Always read relevant references/ files before producing output.
Output Requirements
Deliver:
a Guidelines.md package
a staged prompt sequence plan
a token alignment report when drift exists
a validation report with score, verdict, findings, and fixes
Read references/guidelines-templates.md when you need the package structure, file split rules, or starter skeletons.
Read references/prompt-patterns.md when you need staged prompt composition, complexity tiers, or prompt recovery patterns.
Read references/validation-checklist.md when you need scoring, pass/fail rules, or a validation report format.
Read references/token-alignment-guide.md when you need token diff categories, priority rules, or a token drift report.
Read references/collaboration-handoffs.md when you need exact handoff anchors or minimum payload fields.
Read references/figma-make-constraints.md when you need platform constraints, reliability limits, or package-aware generation rules.

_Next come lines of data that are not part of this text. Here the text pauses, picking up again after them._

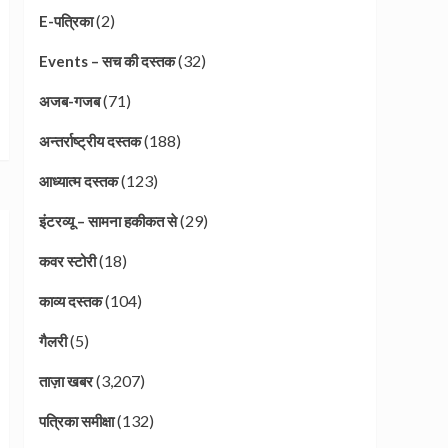
(2)
E-पत्रिका
(32)
Events – सच की दस्तक
(71)
अजब-गजब
(188)
अन्तर्राष्ट्रीय दस्तक
(123)
आध्यात्म दस्तक
(29)
इंटरव्यू – सामना हकीकत से
(18)
कवर स्टोरी
(104)
काव्य दस्तक
(5)
गैलरी
(3,207)
ताज़ा खबर
(132)
पत्रिका समीक्षा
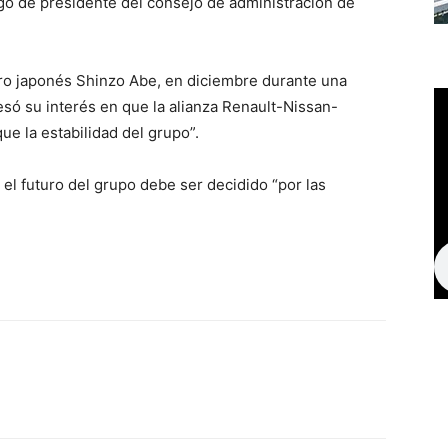
go de presidente del consejo de administración de
tro japonés Shinzo Abe, en diciembre durante una
ó su interés en que la alianza Renault-Nissan-
ue la estabilidad del grupo”.
el futuro del grupo debe ser decidido “por las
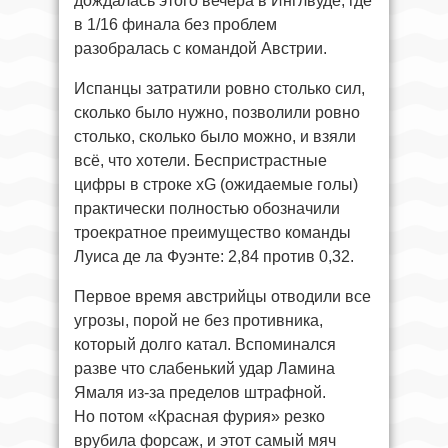
дождалась этого вечера в Инглвуде, где
в 1/16 финала без проблем
разобралась с командой Австрии.
Испанцы затратили ровно столько сил,
сколько было нужно, позволили ровно
столько, сколько было можно, и взяли
всё, что хотели. Беспристрастные
цифры в строке xG (ожидаемые голы)
практически полностью обозначили
троекратное преимущество команды
Луиса де ла Фуэнте: 2,84 против 0,32.
Первое время австрийцы отводили все
угрозы, порой не без противника,
который долго катал. Вспоминался
разве что слабенький удар Ламина
Ямаля из-за пределов штрафной.
Но потом «Красная фурия» резко
врубила форсаж, и этот самый мяч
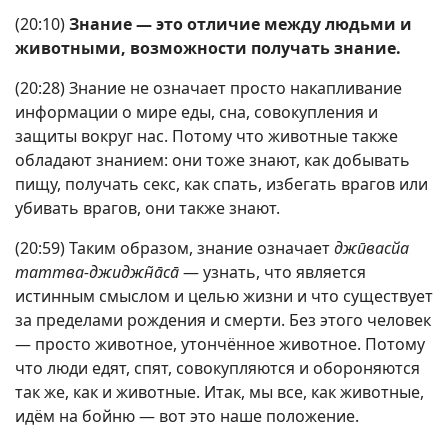
(20:10)
Знание — это отличие между людьми и
животными, возможности получать знание.
(20:28) Знание не означает просто накапливание
информации о мире еды, сна, совокупления и
защиты вокруг нас. Потому что животные также
обладают знанием: они тоже знают, как добывать
пищу, получать секс, как спать, избегать врагов или
убивать врагов, они также знают.
(20:59) Таким образом, знание означает
джӣвасйа
таттва-джиджн̃а̄са̄
— узнать, что является
истинным смыслом и целью жизни и что существует
за пределами рождения и смерти. Без этого человек
— просто животное, утончённое животное. Потому
что люди едят, спят, совокупляются и обороняются
так же, как и животные. Итак, мы все, как животные,
идём на бойню — вот это наше положение.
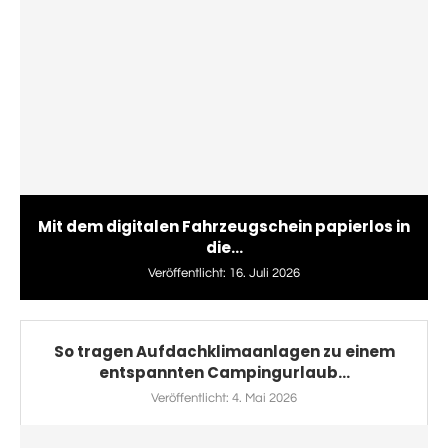
Mit dem digitalen Fahrzeugschein papierlos in
die...
Veröffentlicht:
16. Juli 2026
So tragen Aufdachklimaanlagen zu einem
entspannten Campingurlaub...
Veröffentlicht:
4. Mai 2026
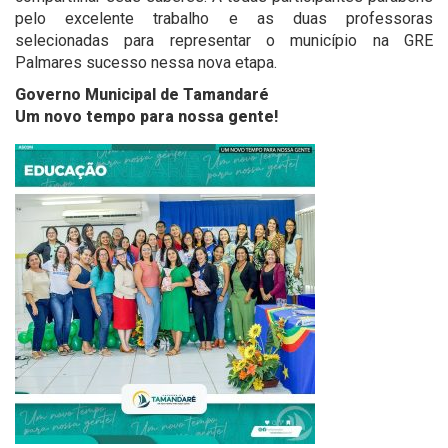
pelo excelente trabalho e as duas professoras
selecionadas para representar o município na GRE
Palmares sucesso nessa nova etapa.
Governo Municipal de Tamandaré
Um novo tempo para nossa gente!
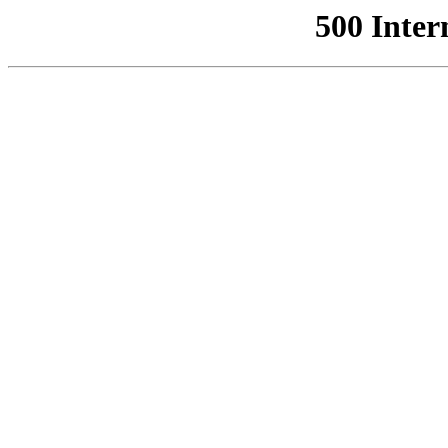
500 Inter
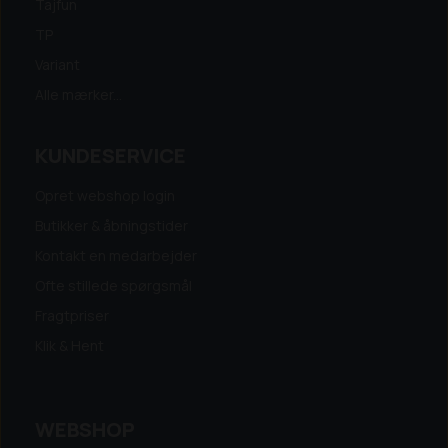
Tajfun
TP
Variant
Alle mærker...
KUNDESERVICE
Opret webshop login
Butikker & åbningstider
Kontakt en medarbejder
Ofte stillede spørgsmål
Fragtpriser
Klik & Hent
WEBSHOP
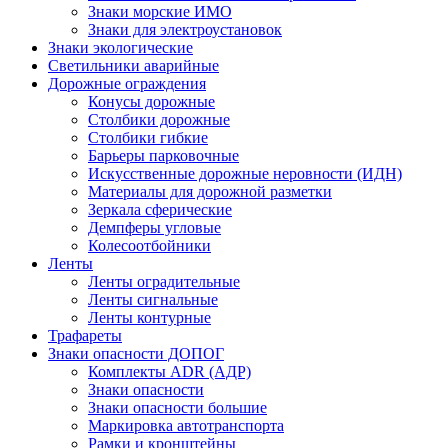
Знаки морские ИМО
Знаки для электроустановок
Знаки экологические
Светильники аварийные
Дорожные ограждения
Конусы дорожные
Столбики дорожные
Столбики гибкие
Барьеры парковочные
Искусственные дорожные неровности (ИДН)
Материалы для дорожной разметки
Зеркала сферические
Демпферы угловые
Колесоотбойники
Ленты
Ленты оградительные
Ленты сигнальные
Ленты контурные
Трафареты
Знаки опасности ДОПОГ
Комплекты ADR (АДР)
Знаки опасности
Знаки опасности большие
Маркировка автотранспорта
Рамки и кронштейны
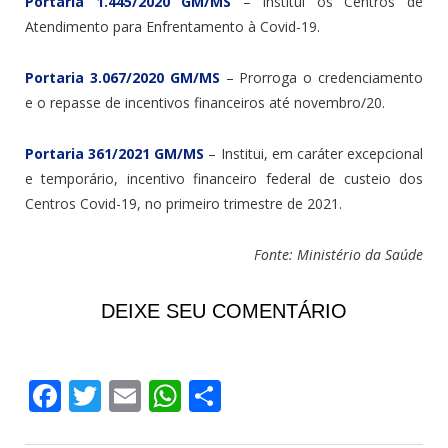
Portaria 1.445/2020 GM/MS
– Institui os Centros de
Atendimento para Enfrentamento à Covid-19.
Portaria 3.067/2020 GM/MS
– Prorroga o credenciamento
e o repasse de incentivos financeiros até novembro/20.
Portaria 361/2021 GM/MS
– Institui, em caráter excepcional
e temporário, incentivo financeiro federal de custeio dos
Centros Covid-19, no primeiro trimestre de 2021.
Fonte: Ministério da Saúde
DEIXE SEU COMENTÁRIO
Facebook
Twitter
Email
WhatsApp
Share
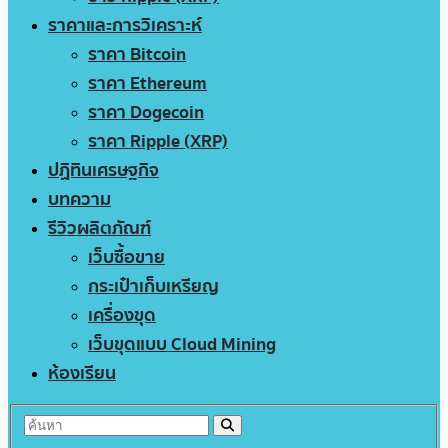
ราคาและการวิเคราะห์
ราคา Bitcoin
ราคา Ethereum
ราคา Dogecoin
ราคา Ripple (XRP)
ปฏิทินเศรษฐกิจ
บทความ
รีวิวผลิตภัณฑ์
เว็บซื้อขาย
กระเป๋าเก็บเหรียญ
เครื่องขุด
เว็บขุดแบบ Cloud Mining
ห้องเรียน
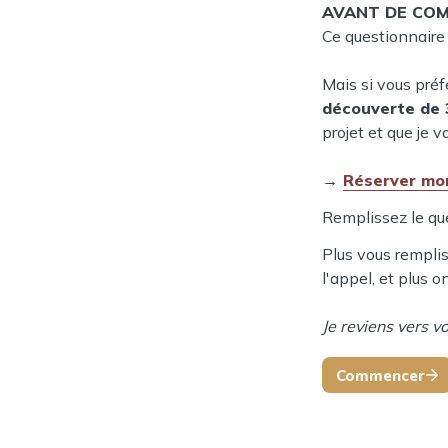
AVANT DE COM
Ce questionnaire
Mais si vous préf
découverte de 
projet et que je 
→ 
Réserver mo
Remplissez le que
Plus vous remplis
l'appel, et plus o
Je reviens vers v
Commencer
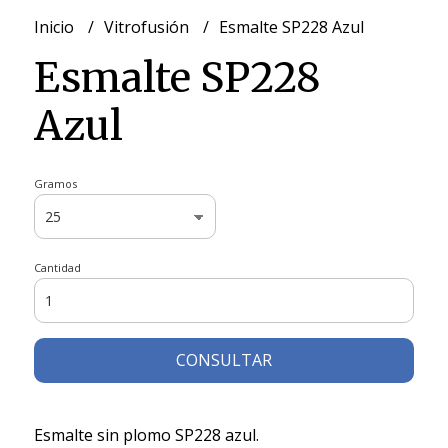
Inicio
Vitrofusión
Esmalte SP228 Azul
Esmalte SP228
Azul
Gramos
Cantidad
CONSULTAR
Esmalte sin plomo SP228 azul.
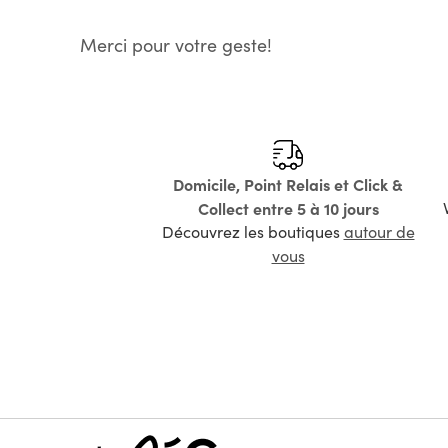
Merci pour votre geste!
Domicile, Point Relais et Click &
Collect entre 5 à 10 jours
Découvrez les boutiques
autour de
vous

Read _common/OPUS_47_AUTHORING.md when you are sizing the Guidelines package, deciding adaptive thinking depth at screen/variant limits, or front-loading stack/screens/scope at EXTRACT. Critical for Loom: P3, P5.
Operational
Record Loom activity in .agents/loom.md (journal) and .agents/PROJECT.md (project log).
Stamp generated Guidelines with generation date and source commit when possible.
Keep a short rationale for updates so reverse feedback can explain why rules changed.
Operational procedures → _common/OPERATIONAL.md
AUTORUN Support
When Loom receives _AGENT_CONTEXT, parse task_type, description, and Constraints, execute the standard workflow, and return _STEP_COMPLETE.